# Excerpt

Spark is a library of code that can be used to process data in parallel on a cluster. The basic idea of Spark is parallelism, meaning Spark breaks the data into pieces, sends the pieces to differnt computers for processing, then sends the results back and process the combination to get the final result. More specifically, the basic computing paradigm is: distribute a large data set on multiple nodes, map functions row by row, group data by a key, and then perform aggregate operations.
Basic concepts of Spark include: RDDs, transformation, action
RDD RDD stands for resilient distributed datasets. It is the basic data structure defined by Spark so the data can be distributed among cluster nodes. RDD contains large information, we can apply actions to RDD to return values, and transformations to return new RDD.
RDD transformation Commonly used RDD transformation include map, filter, reduce, and reduceByKey. rdd.map: map is like the map function in python, it applies a function to each element of rdd. We can save the output as a new RDD. rdd.filter: filter defines a condition, and return a new RDD containing only the elements that satisfy the condition. rdd.reduce: it works the same as reduce function in python. Reduce is a function that takes two elements in RDD at one time, and perform some computation (ex. sum, mean) and reduce the two elements to a single value. rdd.reduceByKey: same idea as reduce, but it works with Pair RDD where a group key is attached to each elements in RDD. ReduceByKey then do a reduce within each group.

# Information shown
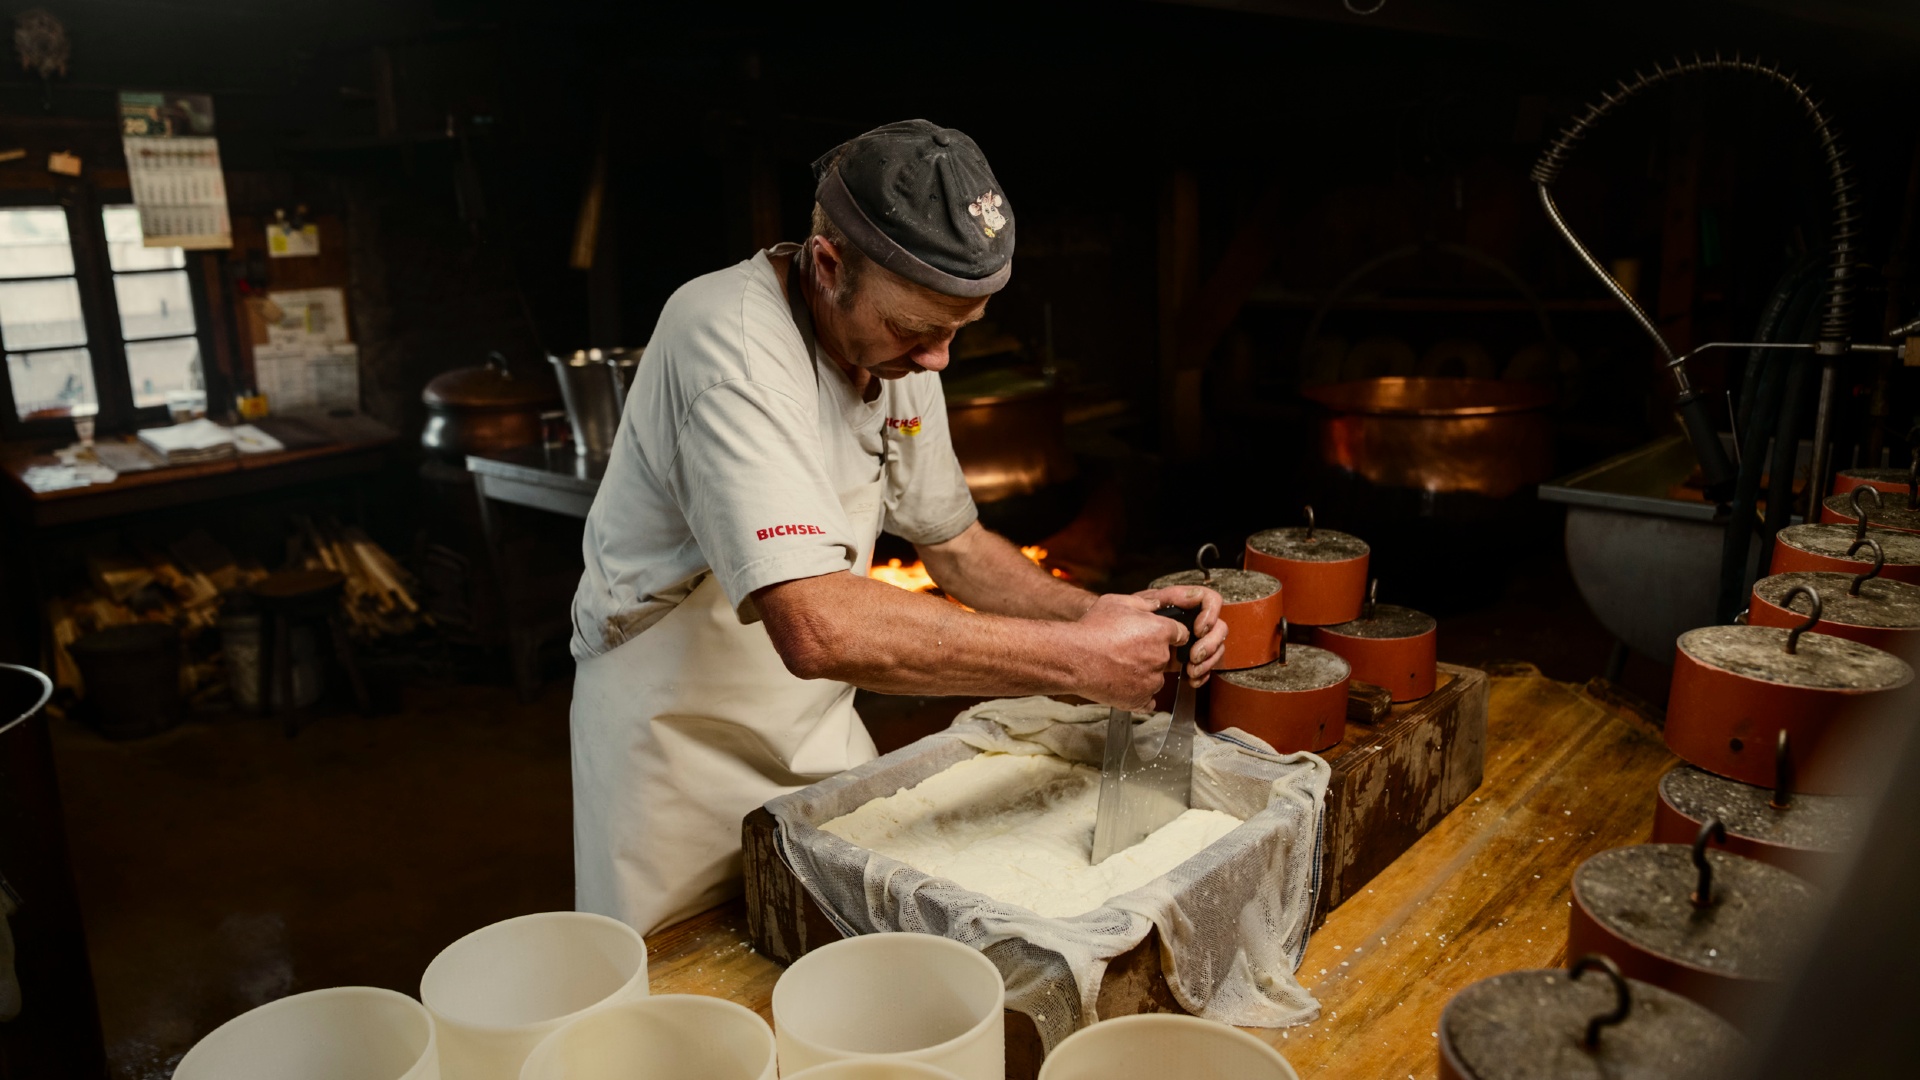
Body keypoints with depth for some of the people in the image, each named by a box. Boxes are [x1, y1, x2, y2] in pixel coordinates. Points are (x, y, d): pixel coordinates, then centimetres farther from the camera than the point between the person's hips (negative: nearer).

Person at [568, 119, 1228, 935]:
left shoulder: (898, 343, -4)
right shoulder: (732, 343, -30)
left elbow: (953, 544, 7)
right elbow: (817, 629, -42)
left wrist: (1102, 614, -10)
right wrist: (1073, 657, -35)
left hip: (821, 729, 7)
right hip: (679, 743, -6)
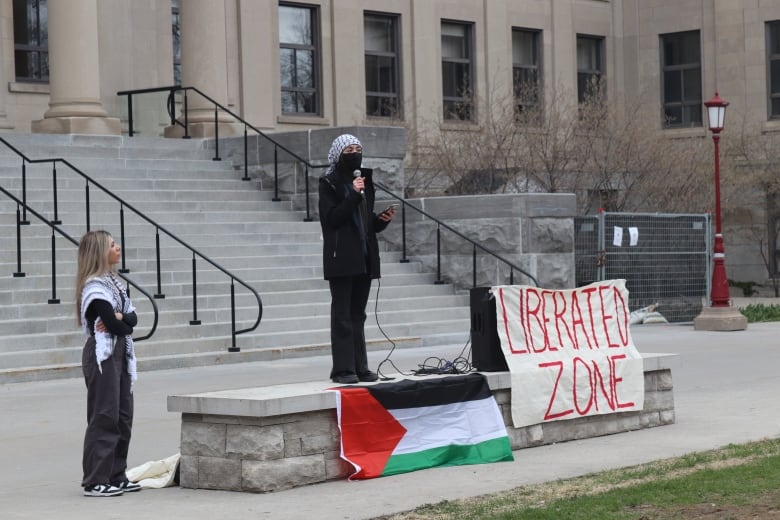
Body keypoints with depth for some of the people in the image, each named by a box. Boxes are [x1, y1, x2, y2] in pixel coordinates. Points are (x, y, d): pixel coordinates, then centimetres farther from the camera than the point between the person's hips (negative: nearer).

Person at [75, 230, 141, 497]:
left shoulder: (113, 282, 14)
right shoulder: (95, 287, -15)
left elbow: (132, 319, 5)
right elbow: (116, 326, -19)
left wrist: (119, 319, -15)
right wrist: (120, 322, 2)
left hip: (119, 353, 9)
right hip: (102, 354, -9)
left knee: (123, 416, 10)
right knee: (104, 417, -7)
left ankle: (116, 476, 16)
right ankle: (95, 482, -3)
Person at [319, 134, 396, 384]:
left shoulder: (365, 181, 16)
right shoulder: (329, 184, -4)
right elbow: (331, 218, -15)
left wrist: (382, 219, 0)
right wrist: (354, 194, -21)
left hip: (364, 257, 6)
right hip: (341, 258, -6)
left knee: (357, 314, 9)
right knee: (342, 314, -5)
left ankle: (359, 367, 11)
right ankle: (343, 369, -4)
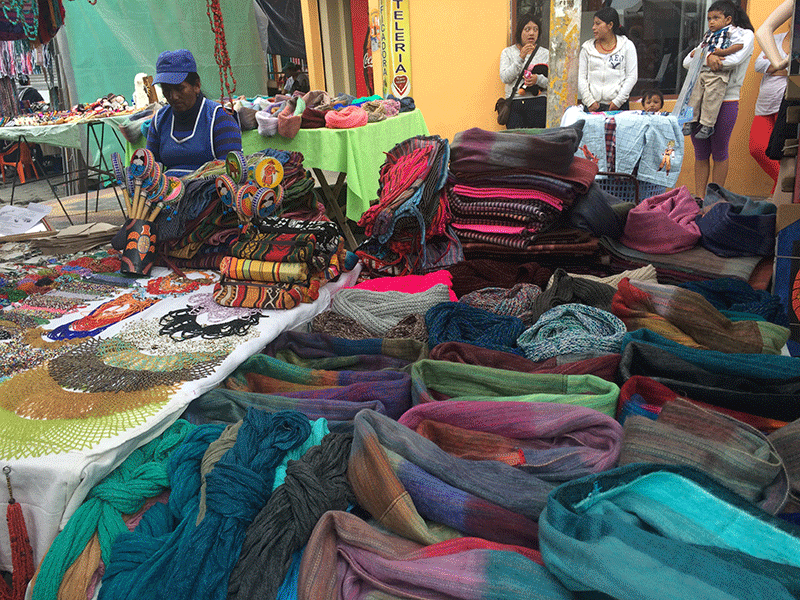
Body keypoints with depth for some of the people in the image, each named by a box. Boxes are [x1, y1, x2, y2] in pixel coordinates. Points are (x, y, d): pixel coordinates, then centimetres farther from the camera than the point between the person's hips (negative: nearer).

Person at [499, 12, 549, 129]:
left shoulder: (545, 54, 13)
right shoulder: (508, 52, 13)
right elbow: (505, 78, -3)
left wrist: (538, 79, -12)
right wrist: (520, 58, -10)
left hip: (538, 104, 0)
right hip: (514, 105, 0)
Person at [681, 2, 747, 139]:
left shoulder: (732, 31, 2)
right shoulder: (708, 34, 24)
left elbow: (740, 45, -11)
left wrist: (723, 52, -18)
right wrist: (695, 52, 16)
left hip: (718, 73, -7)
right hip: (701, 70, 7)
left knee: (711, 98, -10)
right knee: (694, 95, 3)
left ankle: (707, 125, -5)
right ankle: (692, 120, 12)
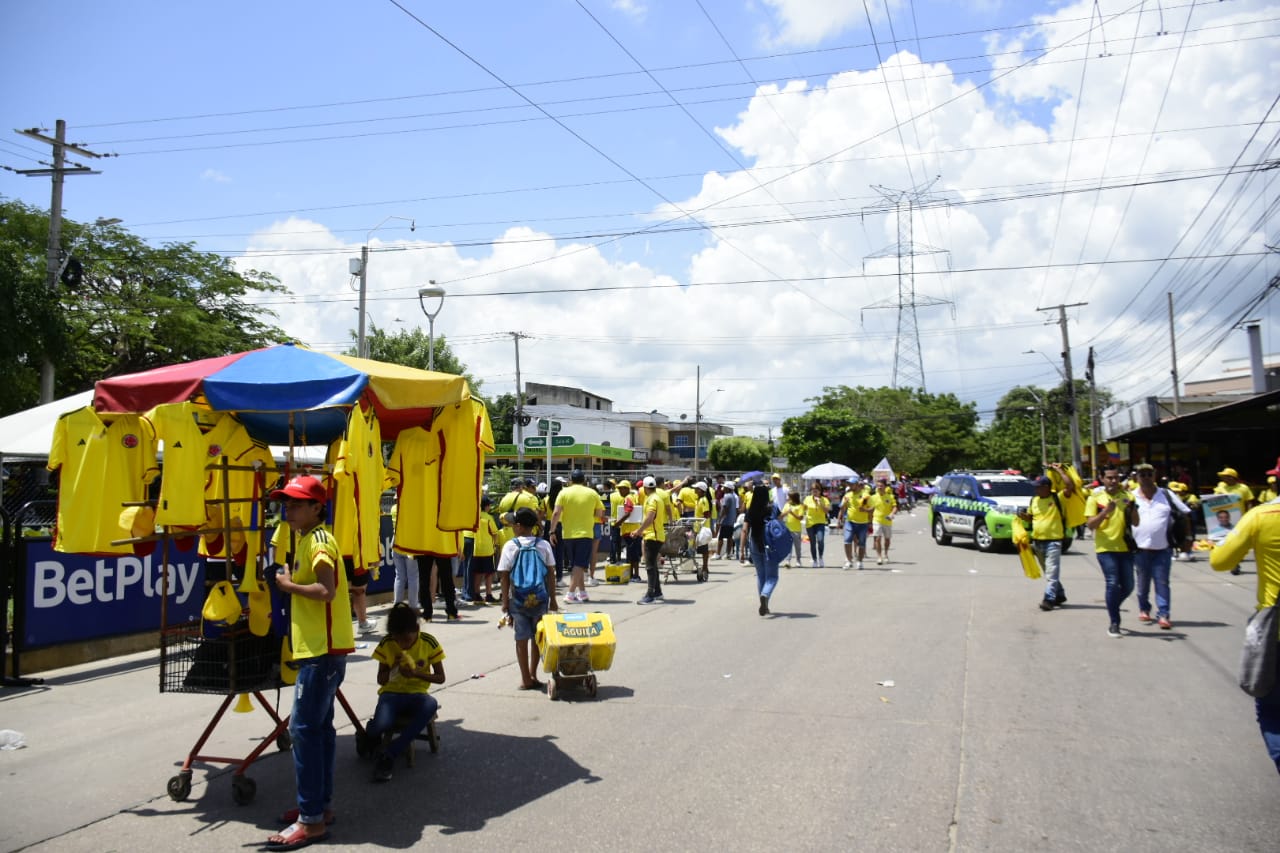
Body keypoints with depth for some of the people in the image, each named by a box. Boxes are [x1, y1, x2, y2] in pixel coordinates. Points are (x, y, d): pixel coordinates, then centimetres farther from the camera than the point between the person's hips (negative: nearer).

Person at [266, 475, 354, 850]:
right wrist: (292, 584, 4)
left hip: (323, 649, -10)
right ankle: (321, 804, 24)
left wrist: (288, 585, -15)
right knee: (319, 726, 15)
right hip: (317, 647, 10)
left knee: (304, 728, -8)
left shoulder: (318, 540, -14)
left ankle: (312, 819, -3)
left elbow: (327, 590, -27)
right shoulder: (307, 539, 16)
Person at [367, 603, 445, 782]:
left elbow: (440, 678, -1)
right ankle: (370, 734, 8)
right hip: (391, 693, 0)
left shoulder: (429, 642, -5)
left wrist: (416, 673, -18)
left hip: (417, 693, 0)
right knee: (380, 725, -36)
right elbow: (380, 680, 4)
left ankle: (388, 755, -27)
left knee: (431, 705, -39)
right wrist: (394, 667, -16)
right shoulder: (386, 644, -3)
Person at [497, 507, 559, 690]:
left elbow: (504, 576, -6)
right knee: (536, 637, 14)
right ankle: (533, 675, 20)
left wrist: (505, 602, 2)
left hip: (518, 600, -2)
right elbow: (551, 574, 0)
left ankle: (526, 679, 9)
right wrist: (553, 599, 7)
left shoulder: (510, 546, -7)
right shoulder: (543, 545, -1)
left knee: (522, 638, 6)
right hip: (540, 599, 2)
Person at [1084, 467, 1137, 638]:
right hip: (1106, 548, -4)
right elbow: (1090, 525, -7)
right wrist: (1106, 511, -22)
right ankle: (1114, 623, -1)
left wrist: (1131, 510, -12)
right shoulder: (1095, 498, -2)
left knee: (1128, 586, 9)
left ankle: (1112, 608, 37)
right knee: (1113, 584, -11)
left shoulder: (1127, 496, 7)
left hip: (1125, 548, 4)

# What to do
a) Name every RDD transformation that the Spark text above lists as commonly used.
b) Render this sentence from the Spark text above in Spanish: "It is the basic data structure defined by Spark so the data can be distributed among cluster nodes."
c) Quote the part of the Spark text above starting at "RDD transformation Commonly" and ending at "within each group.".

# Answers
a) map, filter, reduce, reduceByKey

b) Es la estructura de datos básica definida por Spark para que los datos puedan distribuirse entre los nodos del clúster.

c)
RDD transformation Commonly used RDD transformation include map, filter, reduce, and reduceByKey. rdd.map: map is like the map function in python, it applies a function to each element of rdd. We can save the output as a new RDD. rdd.filter: filter defines a condition, and return a new RDD containing only the elements that satisfy the condition. rdd.reduce: it works the same as reduce function in python. Reduce is a function that takes two elements in RDD at one time, and perform some computation (ex. sum, mean) and reduce the two elements to a single value. rdd.reduceByKey: same idea as reduce, but it works with Pair RDD where a group key is attached to each elements in RDD. ReduceByKey then do a reduce within each group.